» **Texto de estudo**:
..............................

Geneton: Qual é a relação do senhor com a escrita, no dia-a-dia? O senhor diz que tem horror a trocar cartas. Quer dizer, então, que o senhor evita escrever?

João Cabral: "O negócio da carta é o seguinte: eu não gosto - realmente - de escrever carta. É um resultado de minha vida de diplomata. Sou diplomata desde fins de 45. Já faz quarenta anos. Quando vive no exterior, você tem de fazer tudo por meio de carta. É uma das coisas que leva o sujeito a acabar escrevendo cartas, porque em todos negócios e todas as coisas que ele tem para fazer, ele precisa escrever - para a família, para um amigo, o que seja. Em segundo lugar, não gosto de carta. E tem tanta gente que escreve até diário... Para mim, escrever o meu diário é uma coisa inconcebível. Ninguém é tão interessante para falar de si mesmo o tempo todo. Em carta, você acaba falando de si próprio. É como num diário. Se você está lá fora, isolado, e escreve uma carta para um amigo, é inevitável que você fale de seus estados de espírito - e dessa maneira errada que é falar do estado de espírito descrevendo-o. Agora, quanto a escrever, eu estou, permanentemente, tomando notas para poemas. Não tenho nenhum poema acabado depois do meu último livro ("Agrestes", 1985). Tenho notas para poemas. Um dia trabalharei nelas. Ou não. Se estou numa fase com menos trabalho e menos preocupação, começo, então, a trabalhar aquelas notas que tenho".

..............................

» **Enunciado da tarefa**:
Resuma o texto de estudo em exatamente duas frases.

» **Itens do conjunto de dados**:
..............................

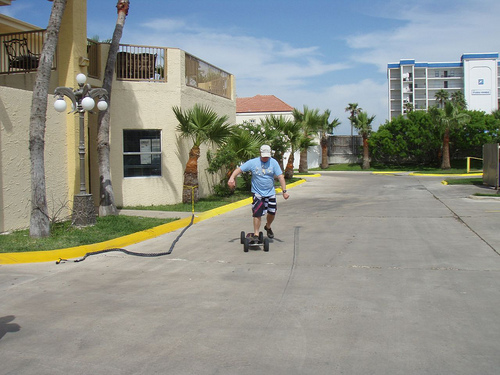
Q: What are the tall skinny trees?
A: Palm trees.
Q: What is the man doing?
A: Skateboarding.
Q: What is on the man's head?
A: Hat.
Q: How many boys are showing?
A: One.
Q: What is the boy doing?
A: Riding a skateboard.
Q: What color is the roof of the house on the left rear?
A: Red.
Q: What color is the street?
A: Gray.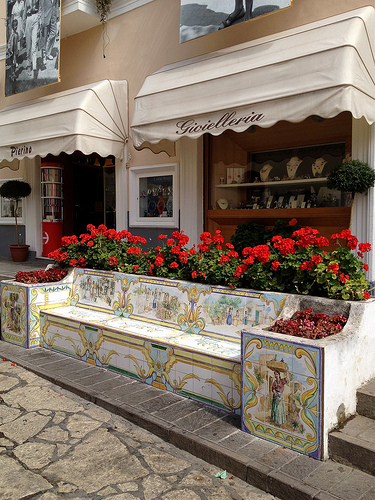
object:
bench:
[0, 266, 373, 462]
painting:
[240, 333, 324, 463]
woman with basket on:
[266, 358, 289, 427]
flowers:
[362, 289, 371, 301]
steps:
[327, 411, 374, 479]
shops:
[0, 0, 127, 267]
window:
[203, 111, 352, 253]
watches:
[267, 196, 272, 209]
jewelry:
[218, 197, 228, 206]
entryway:
[58, 166, 115, 242]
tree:
[0, 178, 32, 246]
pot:
[7, 244, 30, 263]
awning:
[130, 4, 375, 157]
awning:
[0, 77, 129, 172]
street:
[0, 355, 279, 499]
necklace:
[287, 159, 300, 172]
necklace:
[312, 160, 326, 173]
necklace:
[261, 165, 271, 173]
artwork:
[3, 0, 63, 101]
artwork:
[178, 0, 291, 42]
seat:
[39, 303, 241, 362]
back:
[71, 268, 288, 347]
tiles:
[292, 342, 325, 380]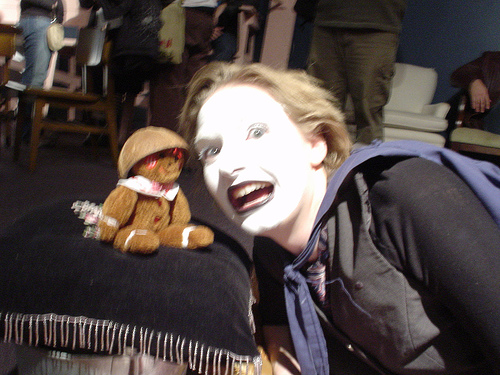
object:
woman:
[174, 59, 500, 375]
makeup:
[194, 83, 307, 233]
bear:
[99, 124, 214, 254]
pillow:
[0, 169, 260, 374]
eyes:
[157, 154, 165, 160]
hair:
[171, 59, 361, 180]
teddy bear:
[70, 125, 216, 253]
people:
[448, 51, 499, 133]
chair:
[376, 63, 452, 154]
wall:
[289, 0, 495, 130]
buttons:
[151, 216, 164, 225]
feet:
[122, 231, 162, 252]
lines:
[181, 227, 198, 248]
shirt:
[250, 141, 499, 374]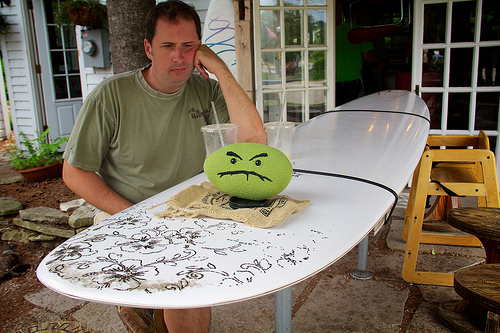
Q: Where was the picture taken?
A: It was taken at the porch.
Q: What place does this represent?
A: It represents the porch.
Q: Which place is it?
A: It is a porch.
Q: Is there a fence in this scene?
A: No, there are no fences.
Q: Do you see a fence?
A: No, there are no fences.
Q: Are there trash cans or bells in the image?
A: No, there are no bells or trash cans.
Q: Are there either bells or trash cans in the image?
A: No, there are no bells or trash cans.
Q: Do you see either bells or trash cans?
A: No, there are no bells or trash cans.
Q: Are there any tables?
A: Yes, there is a table.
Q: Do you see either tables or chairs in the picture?
A: Yes, there is a table.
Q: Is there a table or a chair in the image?
A: Yes, there is a table.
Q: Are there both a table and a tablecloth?
A: No, there is a table but no tablecloths.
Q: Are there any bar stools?
A: No, there are no bar stools.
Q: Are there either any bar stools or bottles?
A: No, there are no bar stools or bottles.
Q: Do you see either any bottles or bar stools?
A: No, there are no bar stools or bottles.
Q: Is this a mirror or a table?
A: This is a table.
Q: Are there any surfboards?
A: Yes, there is a surfboard.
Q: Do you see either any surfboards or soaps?
A: Yes, there is a surfboard.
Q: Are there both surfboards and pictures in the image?
A: No, there is a surfboard but no pictures.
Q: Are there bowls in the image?
A: No, there are no bowls.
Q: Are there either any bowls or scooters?
A: No, there are no bowls or scooters.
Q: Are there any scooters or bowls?
A: No, there are no bowls or scooters.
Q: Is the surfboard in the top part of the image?
A: Yes, the surfboard is in the top of the image.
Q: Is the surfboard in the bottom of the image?
A: No, the surfboard is in the top of the image.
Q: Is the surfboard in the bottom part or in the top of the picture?
A: The surfboard is in the top of the image.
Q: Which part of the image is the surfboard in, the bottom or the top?
A: The surfboard is in the top of the image.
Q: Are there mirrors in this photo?
A: No, there are no mirrors.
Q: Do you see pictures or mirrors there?
A: No, there are no mirrors or pictures.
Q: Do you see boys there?
A: No, there are no boys.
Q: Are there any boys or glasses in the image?
A: No, there are no boys or glasses.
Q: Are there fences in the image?
A: No, there are no fences.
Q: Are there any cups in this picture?
A: Yes, there is a cup.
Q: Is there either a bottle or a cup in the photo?
A: Yes, there is a cup.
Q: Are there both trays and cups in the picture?
A: No, there is a cup but no trays.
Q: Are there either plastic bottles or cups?
A: Yes, there is a plastic cup.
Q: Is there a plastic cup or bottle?
A: Yes, there is a plastic cup.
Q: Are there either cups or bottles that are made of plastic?
A: Yes, the cup is made of plastic.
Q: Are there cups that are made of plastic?
A: Yes, there is a cup that is made of plastic.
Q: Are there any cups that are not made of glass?
A: Yes, there is a cup that is made of plastic.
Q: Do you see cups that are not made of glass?
A: Yes, there is a cup that is made of plastic.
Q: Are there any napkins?
A: No, there are no napkins.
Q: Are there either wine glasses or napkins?
A: No, there are no napkins or wine glasses.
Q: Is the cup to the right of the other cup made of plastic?
A: Yes, the cup is made of plastic.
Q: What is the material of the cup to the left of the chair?
A: The cup is made of plastic.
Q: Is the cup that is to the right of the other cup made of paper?
A: No, the cup is made of plastic.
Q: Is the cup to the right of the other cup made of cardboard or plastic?
A: The cup is made of plastic.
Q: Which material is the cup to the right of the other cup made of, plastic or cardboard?
A: The cup is made of plastic.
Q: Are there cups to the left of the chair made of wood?
A: Yes, there is a cup to the left of the chair.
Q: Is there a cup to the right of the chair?
A: No, the cup is to the left of the chair.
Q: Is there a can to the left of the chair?
A: No, there is a cup to the left of the chair.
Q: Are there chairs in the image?
A: Yes, there is a chair.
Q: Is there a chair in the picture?
A: Yes, there is a chair.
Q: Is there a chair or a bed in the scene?
A: Yes, there is a chair.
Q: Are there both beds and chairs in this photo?
A: No, there is a chair but no beds.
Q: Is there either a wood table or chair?
A: Yes, there is a wood chair.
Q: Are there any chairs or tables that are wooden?
A: Yes, the chair is wooden.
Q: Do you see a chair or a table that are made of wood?
A: Yes, the chair is made of wood.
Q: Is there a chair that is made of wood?
A: Yes, there is a chair that is made of wood.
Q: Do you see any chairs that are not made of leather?
A: Yes, there is a chair that is made of wood.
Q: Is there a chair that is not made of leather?
A: Yes, there is a chair that is made of wood.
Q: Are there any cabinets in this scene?
A: No, there are no cabinets.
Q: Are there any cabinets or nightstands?
A: No, there are no cabinets or nightstands.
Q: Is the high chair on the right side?
A: Yes, the chair is on the right of the image.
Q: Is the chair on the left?
A: No, the chair is on the right of the image.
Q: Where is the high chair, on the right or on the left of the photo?
A: The chair is on the right of the image.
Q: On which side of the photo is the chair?
A: The chair is on the right of the image.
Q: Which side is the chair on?
A: The chair is on the right of the image.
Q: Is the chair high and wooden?
A: Yes, the chair is high and wooden.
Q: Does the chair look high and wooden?
A: Yes, the chair is high and wooden.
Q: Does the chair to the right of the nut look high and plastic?
A: No, the chair is high but wooden.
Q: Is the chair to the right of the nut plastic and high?
A: No, the chair is high but wooden.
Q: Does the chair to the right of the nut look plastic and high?
A: No, the chair is high but wooden.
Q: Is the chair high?
A: Yes, the chair is high.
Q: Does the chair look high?
A: Yes, the chair is high.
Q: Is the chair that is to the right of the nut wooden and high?
A: Yes, the chair is wooden and high.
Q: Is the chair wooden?
A: Yes, the chair is wooden.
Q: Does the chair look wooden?
A: Yes, the chair is wooden.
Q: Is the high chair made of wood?
A: Yes, the chair is made of wood.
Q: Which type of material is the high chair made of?
A: The chair is made of wood.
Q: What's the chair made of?
A: The chair is made of wood.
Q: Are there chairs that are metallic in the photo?
A: No, there is a chair but it is wooden.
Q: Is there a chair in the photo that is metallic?
A: No, there is a chair but it is wooden.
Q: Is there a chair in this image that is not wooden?
A: No, there is a chair but it is wooden.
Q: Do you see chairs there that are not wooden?
A: No, there is a chair but it is wooden.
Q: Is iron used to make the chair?
A: No, the chair is made of wood.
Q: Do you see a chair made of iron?
A: No, there is a chair but it is made of wood.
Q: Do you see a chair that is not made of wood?
A: No, there is a chair but it is made of wood.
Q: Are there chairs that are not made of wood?
A: No, there is a chair but it is made of wood.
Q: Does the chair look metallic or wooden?
A: The chair is wooden.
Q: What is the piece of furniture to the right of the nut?
A: The piece of furniture is a chair.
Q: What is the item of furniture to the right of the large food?
A: The piece of furniture is a chair.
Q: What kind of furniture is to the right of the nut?
A: The piece of furniture is a chair.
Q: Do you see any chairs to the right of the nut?
A: Yes, there is a chair to the right of the nut.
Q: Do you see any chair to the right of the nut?
A: Yes, there is a chair to the right of the nut.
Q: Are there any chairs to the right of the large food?
A: Yes, there is a chair to the right of the nut.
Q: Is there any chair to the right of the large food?
A: Yes, there is a chair to the right of the nut.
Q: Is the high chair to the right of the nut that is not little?
A: Yes, the chair is to the right of the nut.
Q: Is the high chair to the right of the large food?
A: Yes, the chair is to the right of the nut.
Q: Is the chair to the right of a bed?
A: No, the chair is to the right of the nut.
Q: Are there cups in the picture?
A: Yes, there is a cup.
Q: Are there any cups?
A: Yes, there is a cup.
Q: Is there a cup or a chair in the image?
A: Yes, there is a cup.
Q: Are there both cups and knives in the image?
A: No, there is a cup but no knives.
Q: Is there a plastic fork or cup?
A: Yes, there is a plastic cup.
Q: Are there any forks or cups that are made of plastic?
A: Yes, the cup is made of plastic.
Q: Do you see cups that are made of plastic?
A: Yes, there is a cup that is made of plastic.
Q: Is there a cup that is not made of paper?
A: Yes, there is a cup that is made of plastic.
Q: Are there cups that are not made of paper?
A: Yes, there is a cup that is made of plastic.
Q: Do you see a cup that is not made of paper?
A: Yes, there is a cup that is made of plastic.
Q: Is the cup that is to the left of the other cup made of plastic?
A: Yes, the cup is made of plastic.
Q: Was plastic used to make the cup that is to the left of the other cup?
A: Yes, the cup is made of plastic.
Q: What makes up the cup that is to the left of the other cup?
A: The cup is made of plastic.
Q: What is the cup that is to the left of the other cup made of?
A: The cup is made of plastic.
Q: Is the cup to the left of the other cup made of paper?
A: No, the cup is made of plastic.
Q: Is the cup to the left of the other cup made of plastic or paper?
A: The cup is made of plastic.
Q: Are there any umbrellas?
A: No, there are no umbrellas.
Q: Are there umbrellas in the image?
A: No, there are no umbrellas.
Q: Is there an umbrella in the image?
A: No, there are no umbrellas.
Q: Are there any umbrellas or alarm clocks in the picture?
A: No, there are no umbrellas or alarm clocks.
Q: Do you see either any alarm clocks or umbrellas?
A: No, there are no umbrellas or alarm clocks.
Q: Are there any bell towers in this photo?
A: No, there are no bell towers.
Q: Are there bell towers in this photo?
A: No, there are no bell towers.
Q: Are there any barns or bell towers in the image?
A: No, there are no bell towers or barns.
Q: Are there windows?
A: Yes, there is a window.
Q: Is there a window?
A: Yes, there is a window.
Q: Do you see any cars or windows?
A: Yes, there is a window.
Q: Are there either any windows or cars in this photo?
A: Yes, there is a window.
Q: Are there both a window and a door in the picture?
A: Yes, there are both a window and a door.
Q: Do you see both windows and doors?
A: Yes, there are both a window and a door.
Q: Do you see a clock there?
A: No, there are no clocks.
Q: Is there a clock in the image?
A: No, there are no clocks.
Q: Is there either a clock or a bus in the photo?
A: No, there are no clocks or buses.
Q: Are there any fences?
A: No, there are no fences.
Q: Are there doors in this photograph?
A: Yes, there is a door.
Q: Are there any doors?
A: Yes, there is a door.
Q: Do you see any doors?
A: Yes, there is a door.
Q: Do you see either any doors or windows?
A: Yes, there is a door.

..............................

» **Resposta da tarefa**:
João Cabral afirma não gostar de escrever cartas, aversão que atribui à sua vida de diplomata no exterior, e considera inconcebível escrever um diário, pois em cartas, como num diário, a pessoa acaba falando de si própria. Quanto à escrita, ele toma notas para poemas permanentemente, não tem nenhum poema acabado depois de "Agrestes" (1985) e trabalha nessas notas quando está numa fase com menos trabalho e menos preocupação.